RECORDS SHOWN:
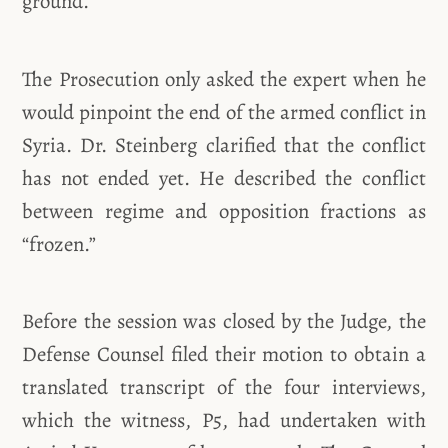
ground.”
The Prosecution only asked the expert when he
would pinpoint the end of the armed conflict in
Syria. Dr. Steinberg clarified that the conflict
has not ended yet. He described the conflict
between regime and opposition fractions as
“frozen.”
Before the session was closed by the Judge, the
Defense Counsel filed their motion to obtain a
translated transcript of the four interviews,
which the witness, P5, had undertaken with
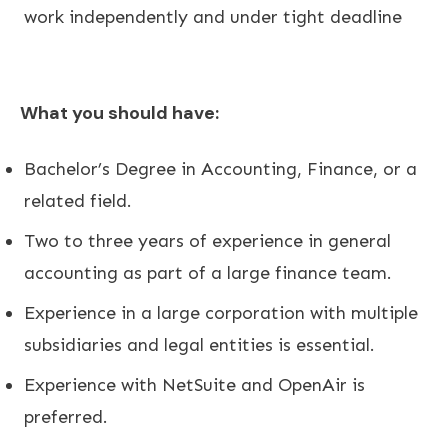
work independently and under tight deadline
What you should have:
Bachelor’s Degree in Accounting, Finance, or a
related field.
Two to three years of experience in general
accounting as part of a large finance team.
Experience in a large corporation with multiple
subsidiaries and legal entities is essential.
Experience with NetSuite and OpenAir is
preferred.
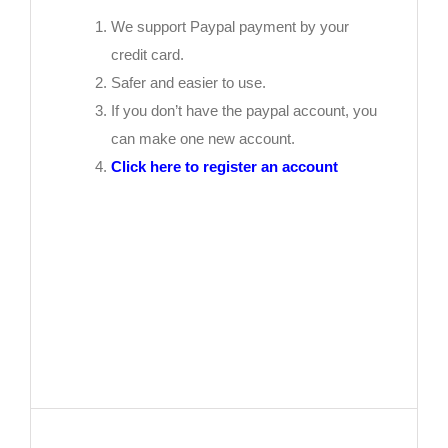
We support Paypal payment by your
credit card.
Safer and easier to use.
If you don’t have the paypal account, you
can make one new account.
Click here to register an account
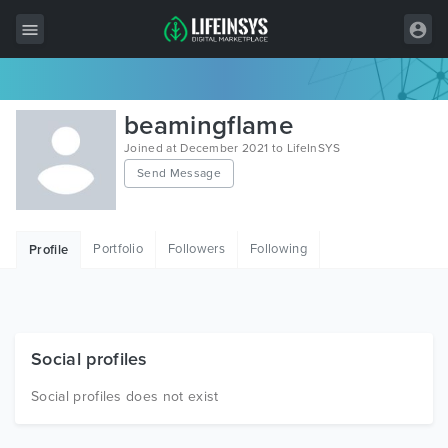
All Items
beamingflame
Wordpress
Joined at December 2021 to LifeInSYS
Send Message
HTML
Joomla
Portfolio
Followers
Following
Profile
PrestaShop
Shopify
Graphics
Social profiles
Free Items
Social profiles does not exist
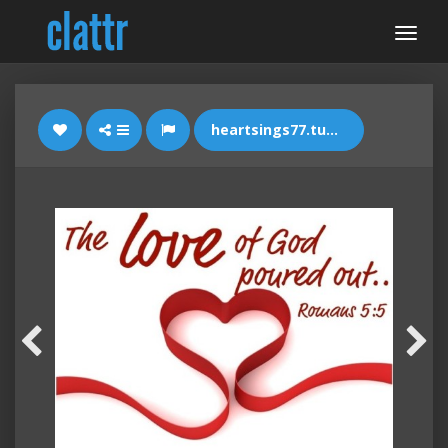
heartsings77.tumblr.com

ASSIGNMENT: Begin at the first line of the entries and end at the line containing "translated transcript of": write out each line exactly, skipping pictures.

RESPONSE FOR THIS EXERCISE:
ground.”
The Prosecution only asked the expert when he
would pinpoint the end of the armed conflict in
Syria. Dr. Steinberg clarified that the conflict
has not ended yet. He described the conflict
between regime and opposition fractions as
“frozen.”
Before the session was closed by the Judge, the
Defense Counsel filed their motion to obtain a
translated transcript of the four interviews,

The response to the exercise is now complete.